O "Foi Tudo Um Sonho" é irmão de sangue desse recurso, talvez não seja exatamente a mesma coisa.

O emprego desse recurso no cinema, na televisão e na literatura tem um contexto bem diferente do de uma redação produzida para avaliação seletiva. Há até exemplos interessantes na literatura brasileira, e um deles é o de Aluísio Azevedo, em seu livro de contos chamado Demônios. Nesse livro, o primeiro conto, também intitulado Demônios, se vale de uma solução quase parecida. O narrador revela que toda sua narração era apenas o que ele escrevera numa noite de insônia.

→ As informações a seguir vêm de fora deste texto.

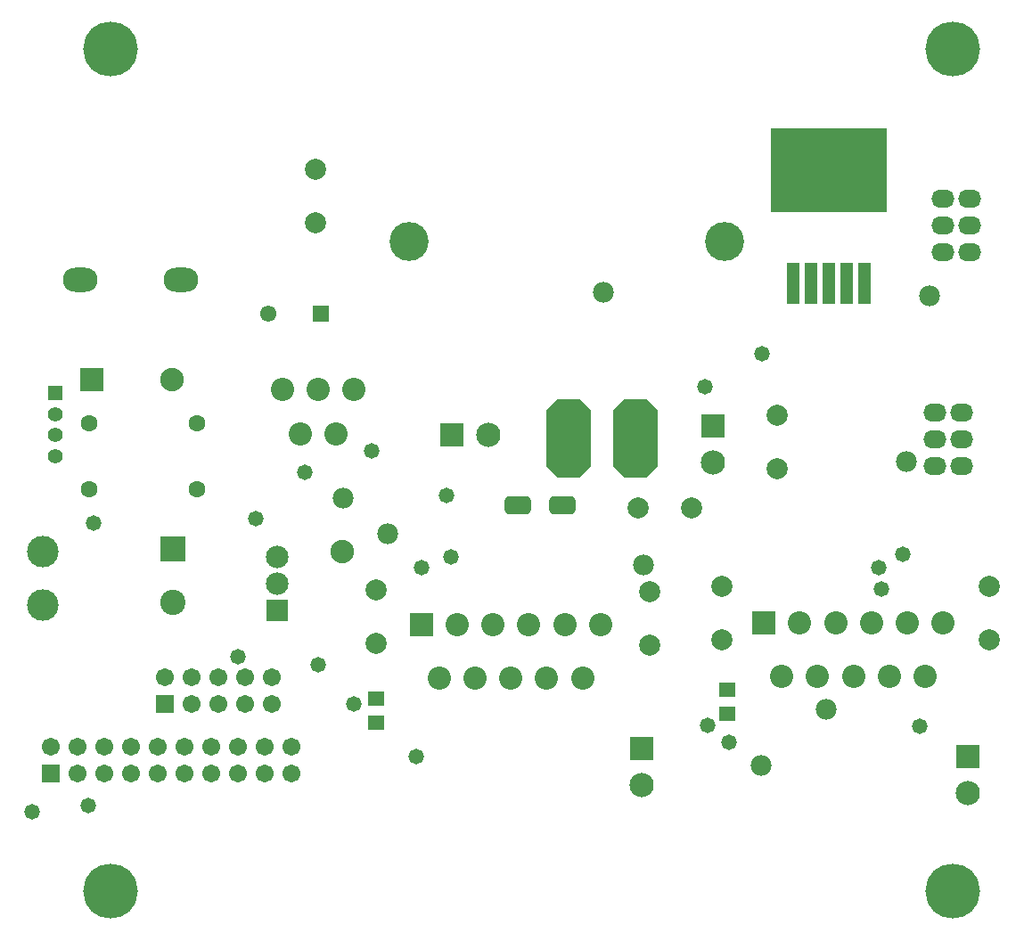
<source format=gts>
G04*
G04 #@! TF.GenerationSoftware,Altium Limited,Altium Designer,21.3.2 (30)*
G04*
G04 Layer_Color=8388736*
%FSTAX44Y44*%
%MOMM*%
G71*
G04*
G04 #@! TF.SameCoordinates,1521B721-1041-421A-BEC2-2198B3717C83*
G04*
G04*
G04 #@! TF.FilePolarity,Negative*
G04*
G01*
G75*
%ADD24R,1.6002X1.4732*%
G04:AMPARAMS|DCode=25|XSize=2.5332mm|YSize=1.7532mm|CornerRadius=0.4891mm|HoleSize=0mm|Usage=FLASHONLY|Rotation=180.000|XOffset=0mm|YOffset=0mm|HoleType=Round|Shape=RoundedRectangle|*
%AMROUNDEDRECTD25*
21,1,2.5332,0.7750,0,0,180.0*
21,1,1.5550,1.7532,0,0,180.0*
1,1,0.9782,-0.7775,0.3875*
1,1,0.9782,0.7775,0.3875*
1,1,0.9782,0.7775,-0.3875*
1,1,0.9782,-0.7775,-0.3875*
%
%ADD25ROUNDEDRECTD25*%
G04:AMPARAMS|DCode=26|XSize=7.5032mm|YSize=4.2032mm|CornerRadius=0mm|HoleSize=0mm|Usage=FLASHONLY|Rotation=270.000|XOffset=0mm|YOffset=0mm|HoleType=Round|Shape=Octagon|*
%AMOCTAGOND26*
4,1,8,-1.0508,-3.7516,1.0508,-3.7516,2.1016,-2.7008,2.1016,2.7008,1.0508,3.7516,-1.0508,3.7516,-2.1016,2.7008,-2.1016,-2.7008,-1.0508,-3.7516,0.0*
%
%ADD26OCTAGOND26*%

%ADD27R,11.0432X8.0832*%
%ADD28R,1.1932X3.9932*%
%ADD29C,3.7032*%
%ADD30C,1.6032*%
%ADD31R,2.4032X2.4032*%
%ADD32C,2.4032*%
%ADD33R,2.3032X2.3032*%
%ADD34C,2.3032*%
%ADD35C,2.9972*%
%ADD36O,3.3016X2.3016*%
%ADD37C,2.2032*%
%ADD38R,2.2032X2.2032*%
%ADD39C,2.0032*%
%ADD40O,2.2032X1.7032*%
%ADD41R,1.7032X1.7032*%
%ADD42C,1.7032*%
%ADD43R,2.3032X2.3032*%
%ADD44R,2.1432X2.1432*%
%ADD45C,2.1432*%
%ADD46R,2.2352X2.2352*%
%ADD47C,2.2352*%
%ADD48C,1.4112*%
%ADD49R,1.4112X1.4112*%
%ADD50C,1.5532*%
%ADD51R,1.5532X1.5532*%
%ADD52C,1.9812*%
%ADD53C,1.4732*%
%ADD54C,5.2032*%
D24*
X0069215Y0027659D02*
D03*
Y0029945D02*
D03*
X0035814Y0029083D02*
D03*
Y0026797D02*
D03*
D25*
X005357Y0047471D02*
D03*
X00493D02*
D03*
D26*
X0060452Y0053821D02*
D03*
X0054102D02*
D03*
D27*
X0078867Y007928D02*
D03*
D28*
X0082267Y006853D02*
D03*
X0080567D02*
D03*
X0078867D02*
D03*
X0077167D02*
D03*
X0075467D02*
D03*
D29*
X0038961Y0072517D02*
D03*
X0068961D02*
D03*
D30*
X0018816Y0048995D02*
D03*
X0008616D02*
D03*
Y0055218D02*
D03*
X0018816D02*
D03*
D31*
X001651Y0043307D02*
D03*
D32*
Y0038227D02*
D03*
D33*
X0061087Y0024328D02*
D03*
X0092075Y0023594D02*
D03*
X0067818Y0054963D02*
D03*
D34*
X0061087Y0020828D02*
D03*
X0092075Y0020094D02*
D03*
X0046553Y0054102D02*
D03*
X0067818Y0051463D02*
D03*
D35*
X0004191Y0043053D02*
D03*
Y0037973D02*
D03*
D36*
X00077718Y0068834D02*
D03*
X00172719D02*
D03*
D37*
X00269494Y005842D02*
D03*
X0030353D02*
D03*
X00337566D02*
D03*
X00320294Y00541782D02*
D03*
X00286766D02*
D03*
X0057161Y0036068D02*
D03*
X0055461Y0030988D02*
D03*
X0053761Y0036068D02*
D03*
X0052061Y0030988D02*
D03*
X0050361Y0036068D02*
D03*
X0048661Y0030988D02*
D03*
X0046961Y0036068D02*
D03*
X0045261Y0030988D02*
D03*
X0043561Y0036068D02*
D03*
X0041861Y0030988D02*
D03*
X0074402Y0031215D02*
D03*
X0076102Y0036295D02*
D03*
X0077802Y0031215D02*
D03*
X0079502Y0036295D02*
D03*
X0081202Y0031215D02*
D03*
X0082902Y0036295D02*
D03*
X0084602Y0031215D02*
D03*
X0086302Y0036295D02*
D03*
X0088002Y0031215D02*
D03*
X0089702Y0036295D02*
D03*
D38*
X0040161Y0036068D02*
D03*
X0072702Y0036295D02*
D03*
D39*
X0030099Y0079375D02*
D03*
Y0074256D02*
D03*
X0073914Y005598D02*
D03*
Y00509D02*
D03*
X0068707Y0039724D02*
D03*
Y0034644D02*
D03*
X0094107Y0039724D02*
D03*
Y0034644D02*
D03*
X0065786Y0047217D02*
D03*
X0060706D02*
D03*
X0035814Y003429D02*
D03*
Y003937D02*
D03*
X0061849Y0034136D02*
D03*
Y0039216D02*
D03*
D40*
X009144Y0051181D02*
D03*
X00889D02*
D03*
X009144Y0053721D02*
D03*
Y0056261D02*
D03*
X00889D02*
D03*
Y0053721D02*
D03*
X0092202Y0071501D02*
D03*
X0089662D02*
D03*
X0092202Y0074041D02*
D03*
Y0076581D02*
D03*
X0089662D02*
D03*
Y0074041D02*
D03*
D41*
X0015748Y0028575D02*
D03*
X0004953Y0021971D02*
D03*
D42*
X0015748Y0031115D02*
D03*
X0018288Y0028575D02*
D03*
Y0031115D02*
D03*
X0020828Y0028575D02*
D03*
Y0031115D02*
D03*
X0023368Y0028575D02*
D03*
Y0031115D02*
D03*
X0025908Y0028575D02*
D03*
Y0031115D02*
D03*
X0004953Y0024511D02*
D03*
X0007493Y0021971D02*
D03*
Y0024511D02*
D03*
X0010033Y0021971D02*
D03*
Y0024511D02*
D03*
X0012573Y0021971D02*
D03*
Y0024511D02*
D03*
X0015113Y0021971D02*
D03*
Y0024511D02*
D03*
X0017653Y0021971D02*
D03*
Y0024511D02*
D03*
X0020193Y0021971D02*
D03*
Y0024511D02*
D03*
X0022733Y0021971D02*
D03*
Y0024511D02*
D03*
X0025273Y0021971D02*
D03*
Y0024511D02*
D03*
X0027813Y0021971D02*
D03*
Y0024511D02*
D03*
D43*
X0043053Y0054102D02*
D03*
D44*
X0026416Y0037438D02*
D03*
D45*
Y0039978D02*
D03*
Y0042518D02*
D03*
D46*
X000887Y0059409D02*
D03*
D47*
X001649D02*
D03*
X0032639Y0043053D02*
D03*
D48*
X0005334Y0052102D02*
D03*
Y0054102D02*
D03*
Y0056102D02*
D03*
D49*
Y0058102D02*
D03*
D50*
X0025567Y0065632D02*
D03*
D51*
X0030567Y0065632D02*
D03*
D52*
X0088392Y006731D02*
D03*
X0036957Y0044704D02*
D03*
X00327532Y0048133D02*
D03*
X007239Y0022733D02*
D03*
X0057404Y0067691D02*
D03*
X0061214Y0041783D02*
D03*
X0078613Y0028067D02*
D03*
X0086233Y0051562D02*
D03*
D53*
X00396522Y00235853D02*
D03*
X0029083Y0050546D02*
D03*
X0067056Y0058674D02*
D03*
X0072517Y0061849D02*
D03*
X0009017Y004572D02*
D03*
X0042545Y0048387D02*
D03*
X0022733Y00330326D02*
D03*
X0030353Y0032258D02*
D03*
X0069342Y0024892D02*
D03*
X00673608Y00264975D02*
D03*
X00337448Y00285378D02*
D03*
X0008509Y0018923D02*
D03*
X0003175Y0018288D02*
D03*
X0085852Y0042799D02*
D03*
X008382Y0039497D02*
D03*
X0042926Y0042545D02*
D03*
X0040132Y0041529D02*
D03*
X0083566D02*
D03*
X0035433Y0052578D02*
D03*
X0087503Y00264642D02*
D03*
X0024384Y0046201D02*
D03*
X0078994Y0078359D02*
D03*
D54*
X0090635Y0090762D02*
D03*
X0010635D02*
D03*
X0090635Y0010762D02*
D03*
X0010635D02*
D03*
M02*

</source>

O conto "Demônios" foi incluído por mim na antologia "Páginas de Sombra - Contos fantásticos brasileiros", que organizei em 2003 para a Casa da Palavra. É um grande conto, e seu maior defeito é justamente esse final esvaziador. Meu conselho aos autores é que procurem imaginar um final surpreendente, original, e que depois comecem a contar a história tendo esse final em vista, sabendo aonde querem chegar, mas sem dar muitas pistas ao leitor, para que seja uma surpresa, sim, mas não uma surpresa que é uma mera negação do que foi contado antes. Escritores jovens ou principiantes também tendem a usar esse recurso do sonho porque é o estado mental mais parecido, na experiência de vida deles, ao ato criativo-imaginativo-literário em que estão mergulhados ao escrever.

Em um de nossos contatos, o senhor utilizou a expressão "final onírico". Este é o termo pelo qual os autores se referem a esse artifício ou é uma criação sua?

Chamei de finais oníricos por falta de outra coisa. Não acho que exista um termo específico para isto. Um termo frequente, mas mais amplo, é "final surpresa" (ou "surprise ending" em inglês), aquele final que passa uma rasteira no leitor. O final "era tudo um sonho..." muitas vezes entra nessa categoria, mas nem sempre.

Brasileiro gosta de ler?

Essa pergunta é muito ampla; há 190 milhões de brasileiros e nem todos podem / conseguem / sabem / gostam de ler. Mas o crescimento do poder aquisitivo que inflou a Classe C (dizem que ela hoje corresponde a 51% da população) vai ampliar a base de leitores do Brasil. Talvez estejamos criando as condições para que em breve haja aqui um fenômeno de literatura de massa parecido com o da pulp fiction norte-americana dos anos 1930-50, só que agora conjugado a fatores imprevisíveis como o livro eletrônico e a revista multimídia. Seria bom que isto ajudasse o surgimento de gêneros literários brasileiros, consolidados, gêneros pouco ou não conhecidos em outros mercados. Já pensou, um florescimento de um "corpus" de romances afro-brasileiros, de uma poesia indígena urbana, de épicos de cangaço, de cordel-pop dos morros e periferias? E sem dúvida haverá um espaço para uma FC brasileira, um terror brasileiro, um policial brasileiro, etc.